Fig. 2. SEM images and analysis of Wulff-shaped microcrystals.

a Left: large-scaled SEM image of cubic microcrystals. Right: size distribution of 100 microcrystals (n = 100), average edge length: 3.51 ± 0.98 μm (mean ± SD). Scale bar: 20 μm. b Large-scale SEM image of cuboid microcrystals. Middle: size distribution of 50 microcrystals (n = 50) in terms of a (blue) and c (purple), average edge length of a: 2.69 ± 0.59 μm (mean ± SD), average edge length of c: 4.69 ± 1.04 μm (mean ± SD). Right: distribution of the ratio between a (or b) and c of microcrystals. Scale bar: 10 μm. c SEM image of an individual cubic microcrystal. Top right panel: close-up view of a partial region with a vacancy inside (enclosed by the red square) and corresponding model. Surficial steps are labelled with blue and indicated in the schematic. Scale bar: 1 μm. d SEM image of an individual cuboid microcrystal. Top left panel: close-up view of a partial region with a vacancy inside (enclosed by the red square) and corresponding model. A surficial adatom is labelled with green and indicated in the schematic as well. Scale bar: 1 μm. Source data are provided as a Source Data file.

Fig. 3. Determination of the structure and internal uniformity of cubic microcrystals.

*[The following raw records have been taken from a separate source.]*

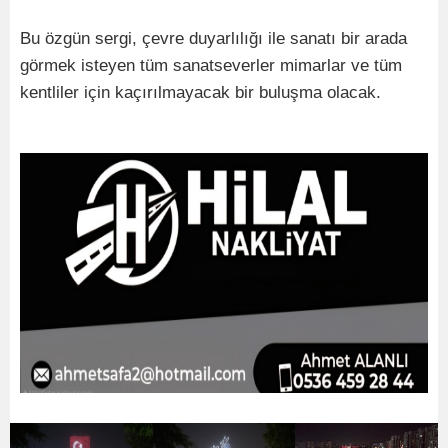
Bu özgün sergi, çevre duyarlılığı ile sanatı bir arada
görmek isteyen tüm sanatseverler mimarlar ve tüm
kentliler için kaçırılmayacak bir buluşma olacak.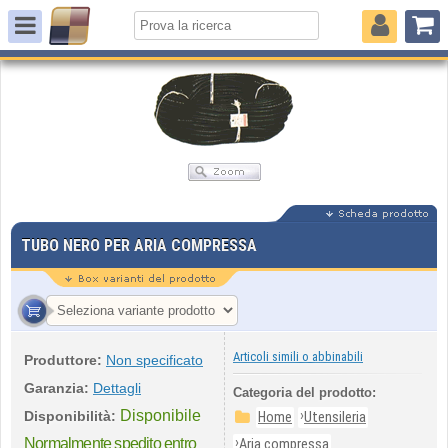
TUBO NERO PER ARIA COMPRESSA
Articoli simili o abbinabili
Produttore:
Non specificato
Garanzia:
Dettagli
Categoria del prodotto:
Disponibile
›
Disponibilità:
Home
Utensileria
›
Normalmente spedito entro
Aria compressa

a HAADF-STEM image of a free-standing cubic microcrystal (i); close-up views of multiple facets (ii–iv) obtained by observation along different orientations, with models inserted in the top right panels. Scale bars: 250 nm. b Enlarged image of an arbitrary partial region of a (ii). Top and right panels: size measurements of external pores by line profile analysis. Top right panel: size distribution of external pores. Scale bar: 50 nm. c HR-EDS mapping of the porous structure. C, Si, O, N, and P were determined and are labelled in purple, red, cyan, yellow and green, respectively. Scale bar: 50 nm. d Enlarged image of an arbitrary partial region of a (iii), with length (top) and width (top right) measurements of silicified bundles by line profile analysis, and thickness distribution of the silica shell (bottom right). Scale bar: 50 nm. e Representative one-dimensional SAXS result (red curve) and fitting (black curve) of encapsulated cubic crystals. f Schematics of different shape Wulff polyhedra exposing different facets composed of R-octa DOFs. g Comparison of molar surface energies of exposed surfaces among different Wulff shapes. Source data are provided as a Source Data file.

Fig. 4. Structural analysis and reconstruction of cuboid microcrystals.

a Representative HAADF-STEM image of an individual cuboid microcrystal. Scale bar: 1 μm. b Zoomed-in view of a nanoscopic region arbitrarily selected from the crystal oriented along the [100] zone-axis. Top and right panels: size measurements of pores by line profile analysis. Top right panel: size distribution of mesopores. Scale bar: 50 nm. c HR-EDS mapping of the mesoporous configuration. C, Si, O, N, and P are coloured in purple, red, cyan, yellow and green, respectively. Scale bar: 50 nm. d Left: zoomed-in image of nanoscopic partial region observed along the [110] zone-axis. Right: length (top panel) and width (bottom panels) measurements of silicified bundles by line profile analysis. Scale bar: 50 nm. e Thickness distribution of the silica shell encapsulated on cuboid crystals. f, g 3D reconstruction of a piece of a microcrystal. The 3D rendered results are exhibited along two perpendicular axes and the cross-sectional images were extracted from the red (f) and green (g) planes along different directions. Obtained tomographic images are enclosed by corresponding coloured rectangles. Scale bars: 250 nm.